Much of the work of the contemporary business lawyer involves structuring and executing deals. Although transactions vary in their details, most deals involve similar impediments to transacting. Accordingly, this short course explores three categories of issues that commonly arise in sophisticated business transactions. First, asymmetric information can discourage parties from entering into what would be value-increasing exchanges. For example, the seller of an asset almost always has better information about it than the buyer does. This reality — combined with the fact that the seller is willing to sell — can cause buyers to be skeptical about the asset’s quality, and might even persuade them not to purchase it. A central responsibility of transactional lawyers is to help overcome the challenge presented by asymmetric information. They do so with a range of contractual and organizational responses, such as due diligence, vouching by third parties, etc.
Second, incentive problems can prevent parties from coming together to work cooperatively on valuable projects. For example, potential partners have an incentive to present themselves as hard working and highly valuable while in negotiations, but to shirk their duties once an agreement is signed, especially if their share of profits is fixed and predetermined. Another important responsibility of business lawyers is to help restrain incentive problems, which they also do through a range of techniques, such as guarantees, contingent payments, etc.

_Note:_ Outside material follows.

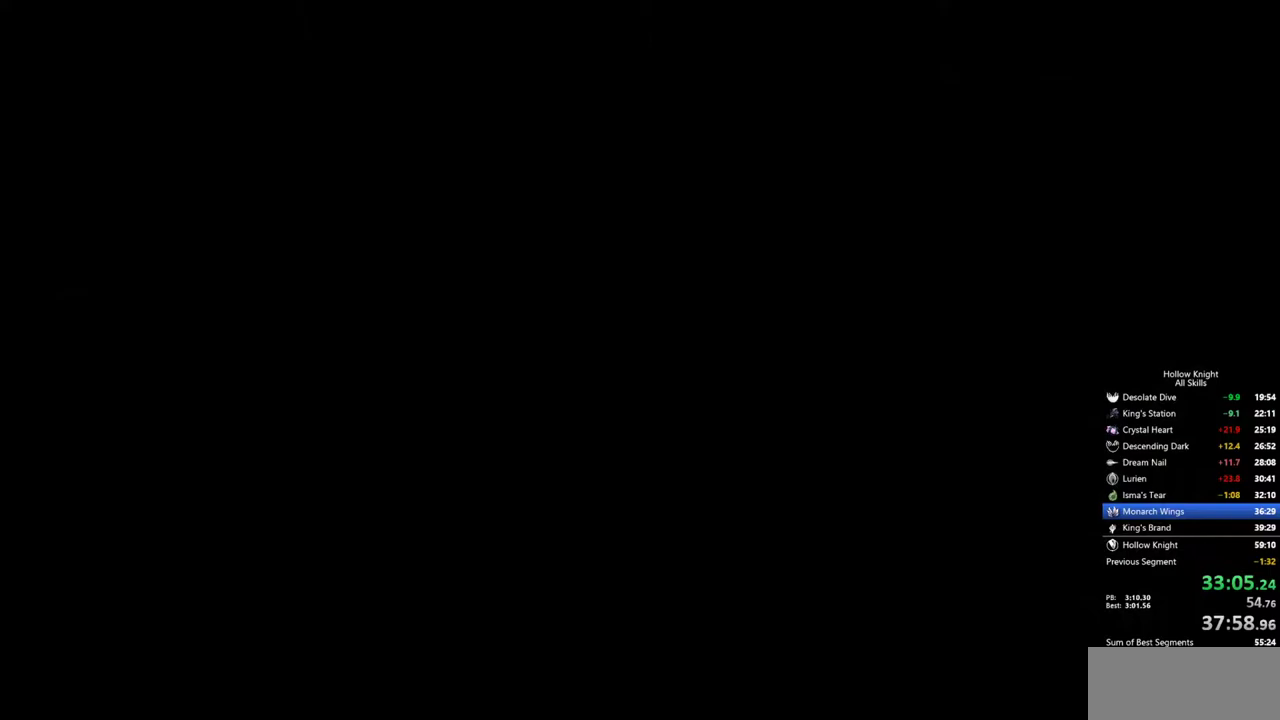
{"keys": [], "events": [[467, "left", "up"]]}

Third, legal and regulatory regimes are imperfectly drafted and conceptualized, so that economically similar arrangements are sometimes treated differently. These differences create possibilities for legal planning, so that a change in the way a transaction is structured can yield dramatically better (or worse) treatment for the parties. More generally, sophisticated transactional lawyers must help their clients navigate regulatory hurdles, and the nature of the relevant regulations – and the parties’ responses to them – can determine whether a potentially promising deal succeeds or fails.
This course develops these three themes (asymmetric information, incentive problems and inconsistent regulations) in various settings, including acquisitions, venture capital, derivative securities, and tax planning. For example, we will consider various mechanisms to bridge information problems in acquisitions, and will use venture capital funds and their market practices as examples of contractual and organizational mechanisms that deal with incentive issues. As an example of regulatory planning, we will explore selected examples involving U.S. tax rules. These various examples will expose students to a survey of selected cutting edge issues in a sophisticated transactional practice.
In this course we will consider the law of corporations and corporate governance in the United States—that is, the rules that govern the control of business enterprises under American law. We begin with basic background in U.S. corporate law, including why economic actors use corporations to pursue business affairs, how the separation of ownership and control of the corporation gives rise to agency costs, how shareholder voting to elect the corporation’s directors influences those costs, and the fiduciary duties of directors under Delaware law, the dominant source of state corporate law in the United States.
We will then turn to corporate governance, beginning with perhaps the most controversial issue in that area today: executive pay. Then, we will consider an alternative form of governance, and the one that many believe is the most important source of constraints upon senior corporate managers—mergers and acquisitions. After examining the typical structure and regulation of those transactions under Delaware law, we will then introduce contests for corporate control and Delaware law governing takeover defenses, before turning to the private-law innovation that now dominates contests for control in the United States: the poison pill. Then we will consider the role of directors’ fiduciary duties as the sale of the corporation becomes increasingly likely. Finally, we will conclude our work by turning to the acquisition of control through proxy fights, the escalating takeover arms race in the United States, and several important recent developments that will shape the future law of mergers and acquisitions in the United States.